# Page text start
I won't speak for Ashful but I'm pretty sure he took personal exception to some assertions made by a mod here.

I also miss his contributions here.

Edit: Another thought along these lines - while it may seem silly to use smiley faces, likes, and proper punctuation and such, it does go a long way towards preventing misinterpretation of what is written.  I know I've had trouble getting used to the idea of emoticons but sometimes conveying satire, humor, well-meaning criticism, etc. via written works is challenging.


----------



## Easy Livin’ 3000 (Dec 2, 2020)

semipro said:


> I won't speak for Ashful but I'm pretty sure he took personal exception to some assertions made by a mod here.
> 
> I also miss his contributions here.
> 
> Edit: Another thought along these lines - while it may seem silly to use smiley faces, likes, and proper punctuation and such, it does go a long way towards preventing misinterpretation of what is written.  I know I've had trouble getting used to the idea of emoticons but sometimes conveying satire, humor, well-meaning criticism, etc. via written works is challenging.


Any chance you recall the topics/threads that were being discussed?

And I agree, the goofy emoticons etc. help to convey meaning.  That said, I'm a middle aged grown man.  I use them, but it sure makes me feel bad about myself.
# Page text end
# Data shown start
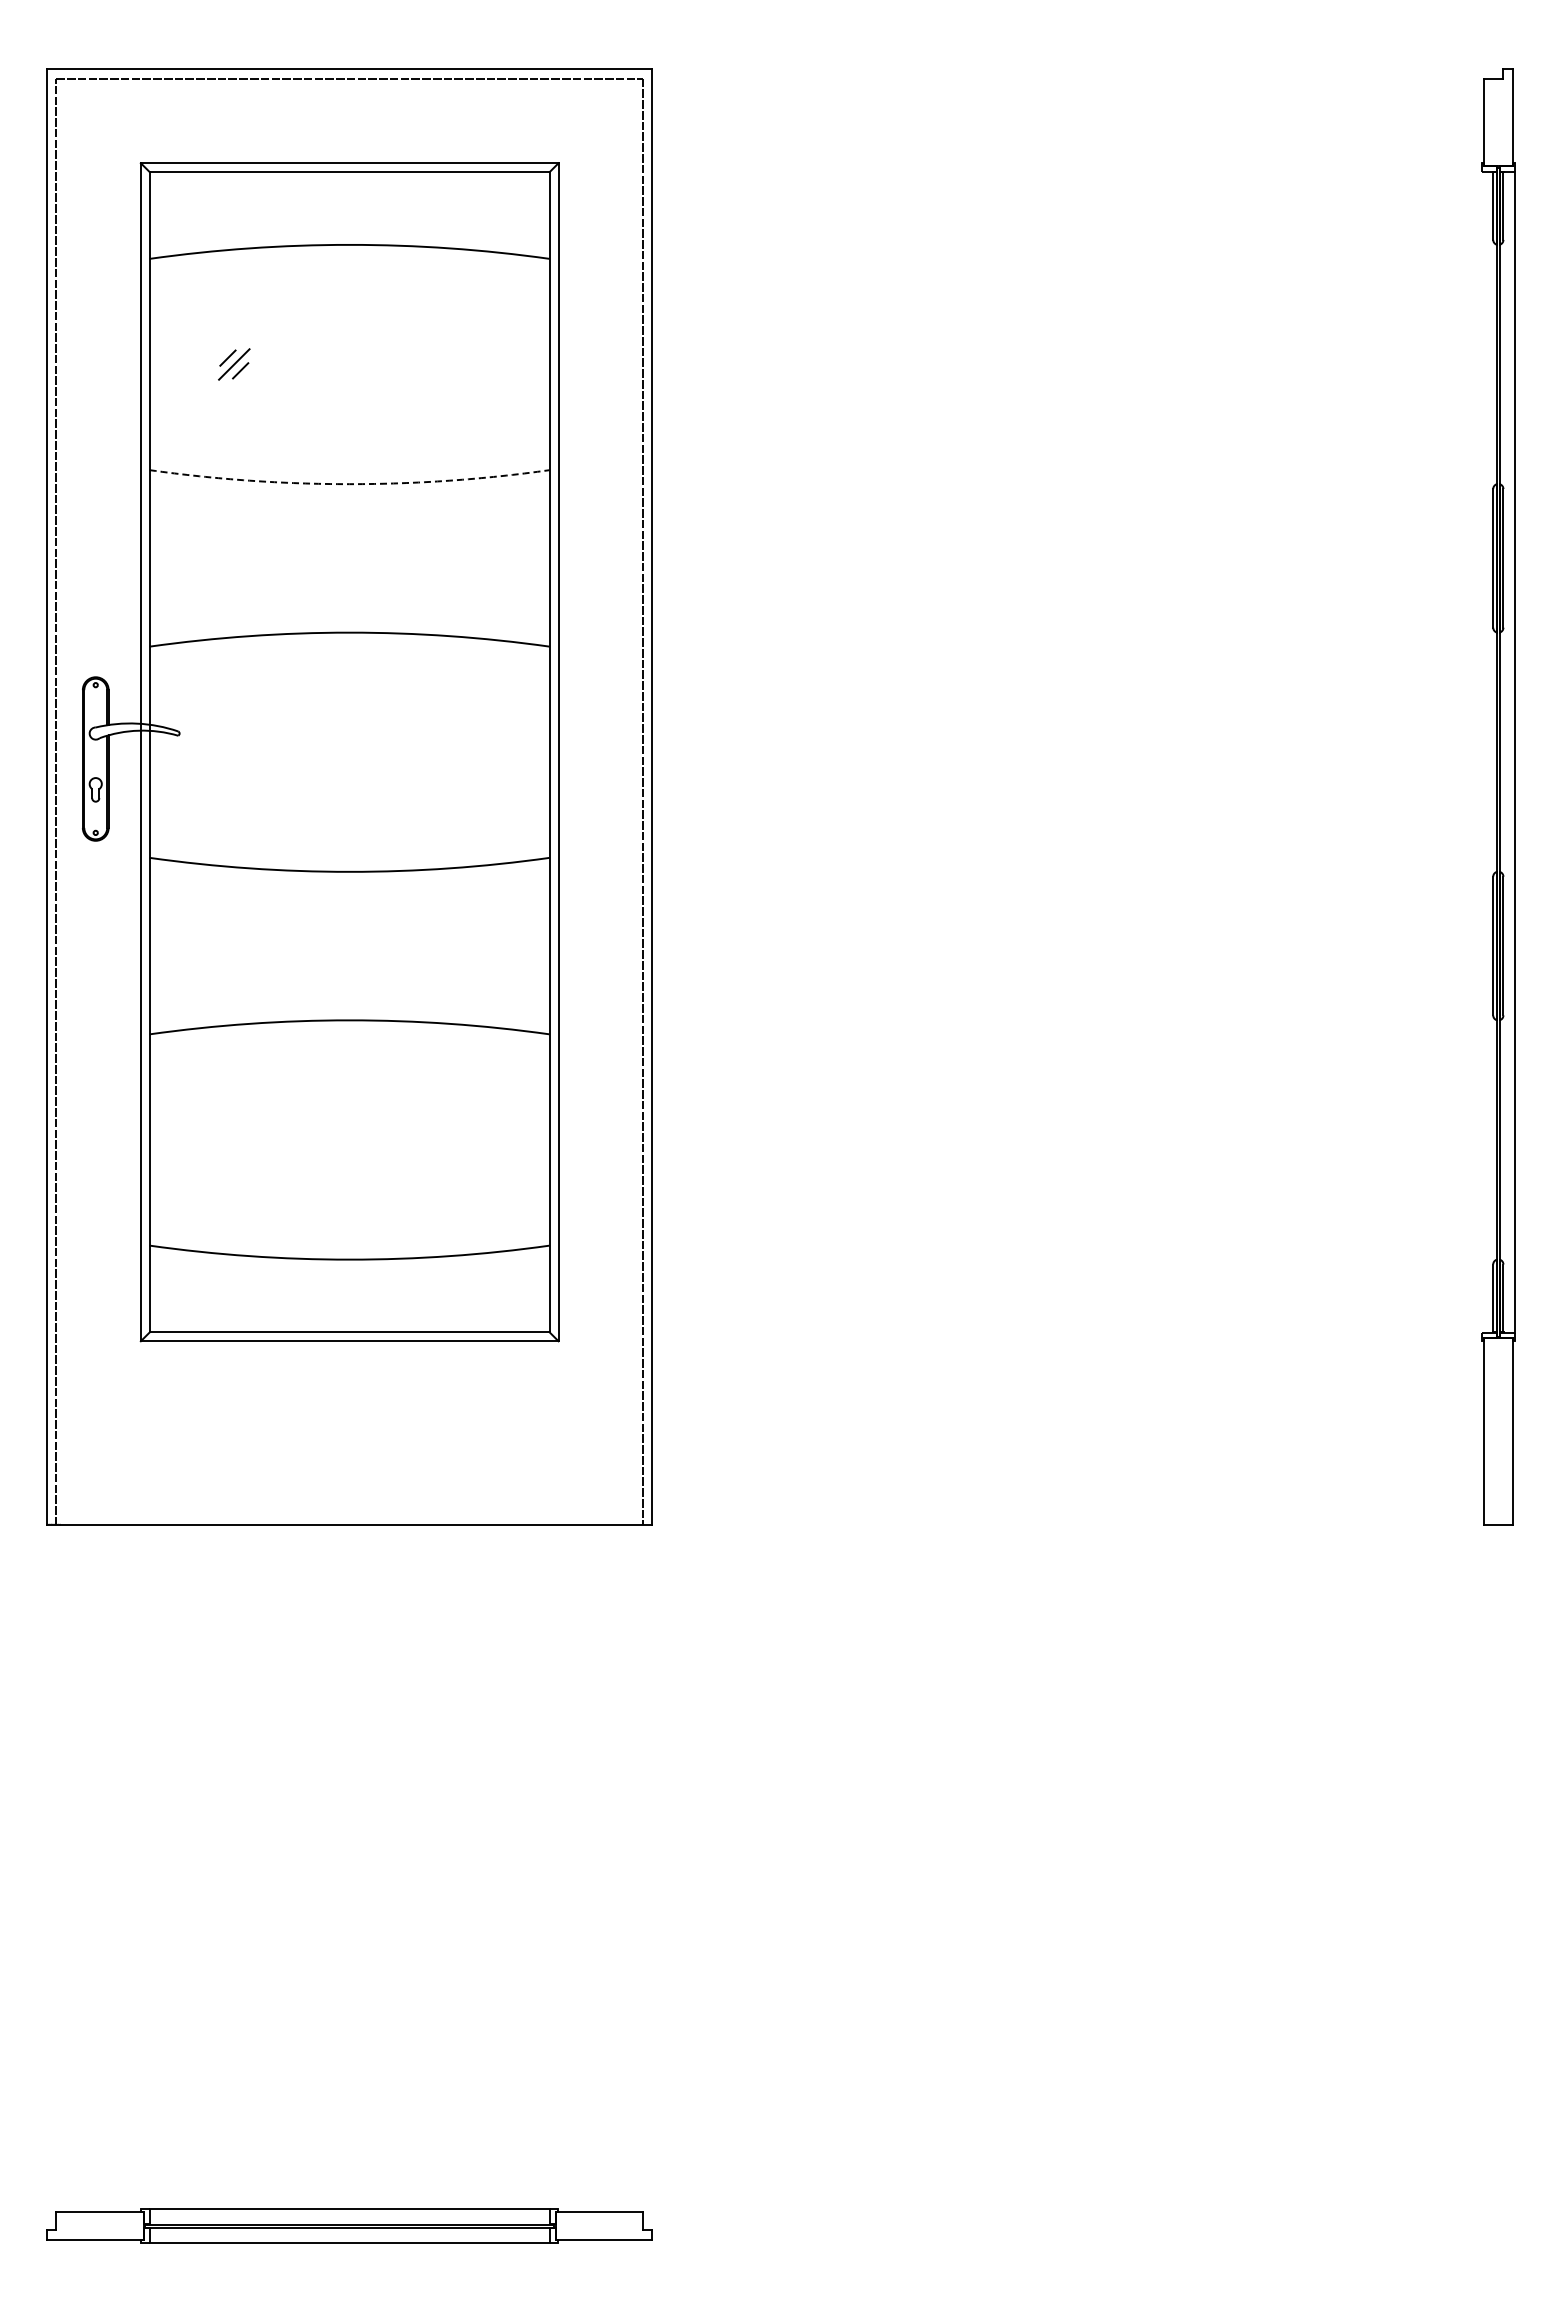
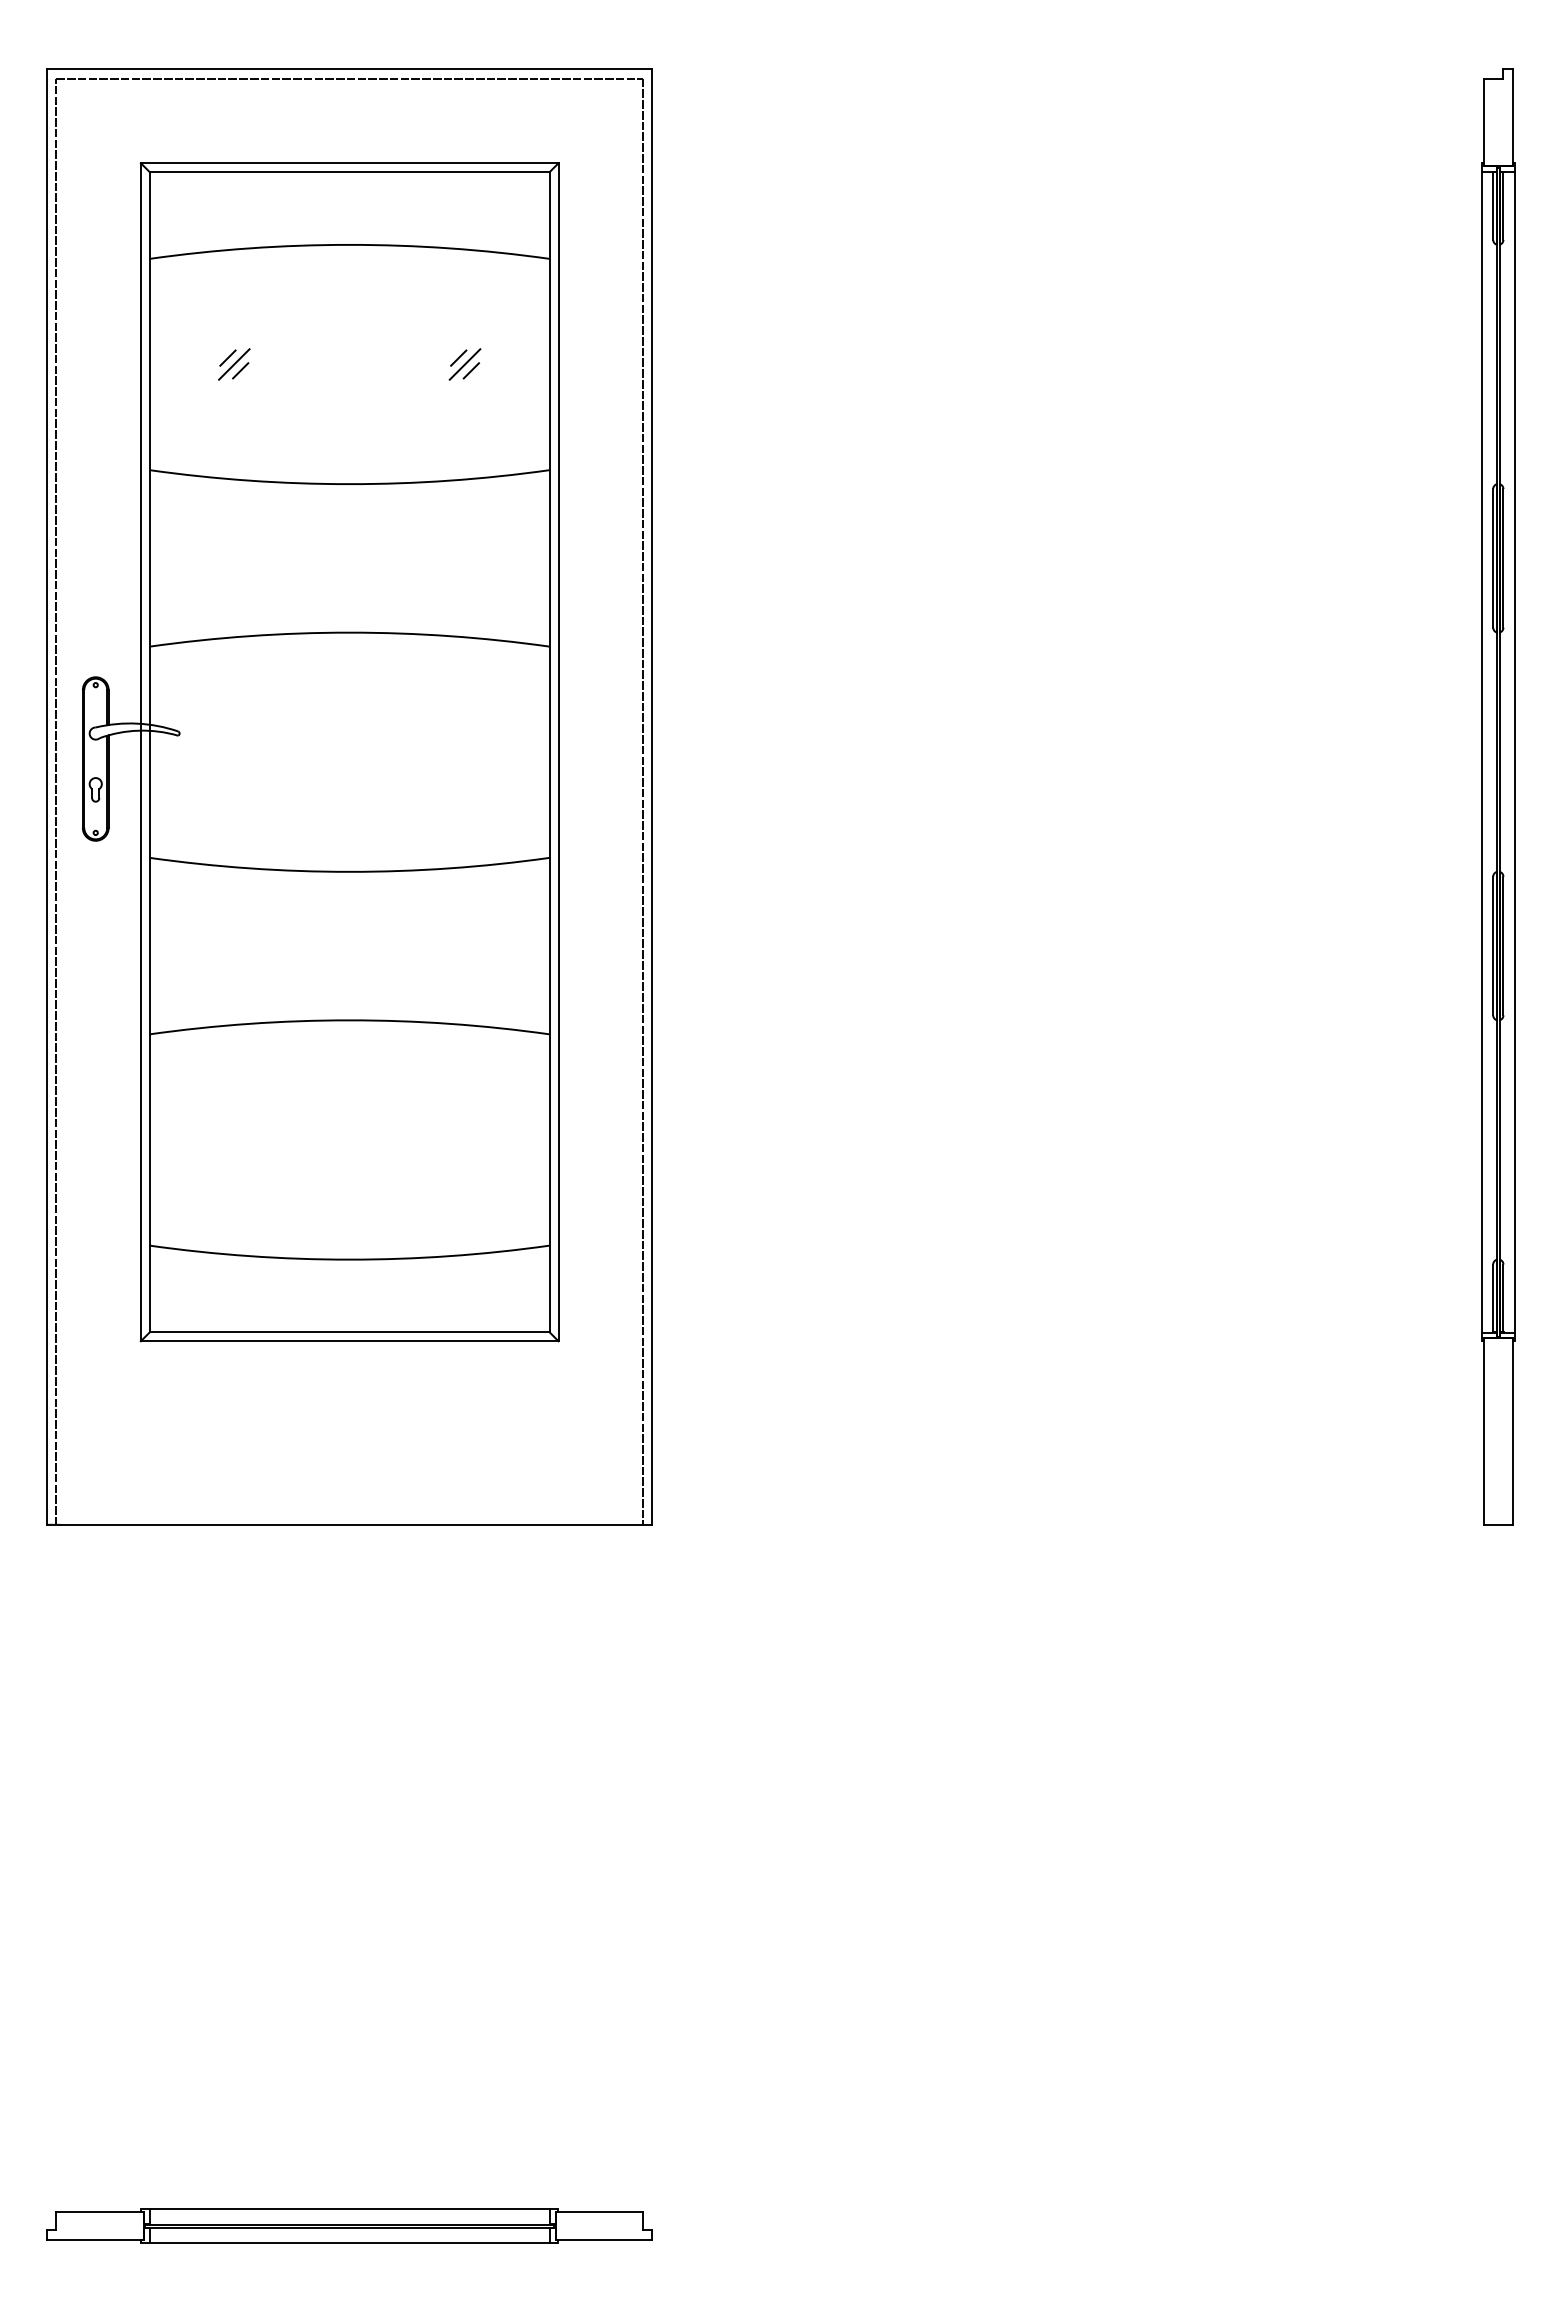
part at (464, 364): none -> present
arc at (349, 484): dashed -> solid
line at (1481, 751): none -> present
# Data shown end
### Required actions
A – In the forum thread, what does semipro say smiley faces, likes, and proper punctuation go a long way toward preventing?
B – Return the forum thread passage from "## Easy Livin’" to "were being discussed?" word for word.
C – List each thing the forum thread names as challenging to convey via written works.

### The answers
A – Misinterpretation of what is written.

B –
## Easy Livin’ 3000 (Dec 2, 2020)

semipro said:


> I won't speak for Ashful but I'm pretty sure he took personal exception to some assertions made by a mod here.
> 
> I also miss his contributions here.
> 
> Edit: Another thought along these lines - while it may seem silly to use smiley faces, likes, and proper punctuation and such, it does go a long way towards preventing misinterpretation of what is written.  I know I've had trouble getting used to the idea of emoticons but sometimes conveying satire, humor, well-meaning criticism, etc. via written works is challenging.


Any chance you recall the topics/threads that were being discussed?

C – satire, humor, well-meaning criticism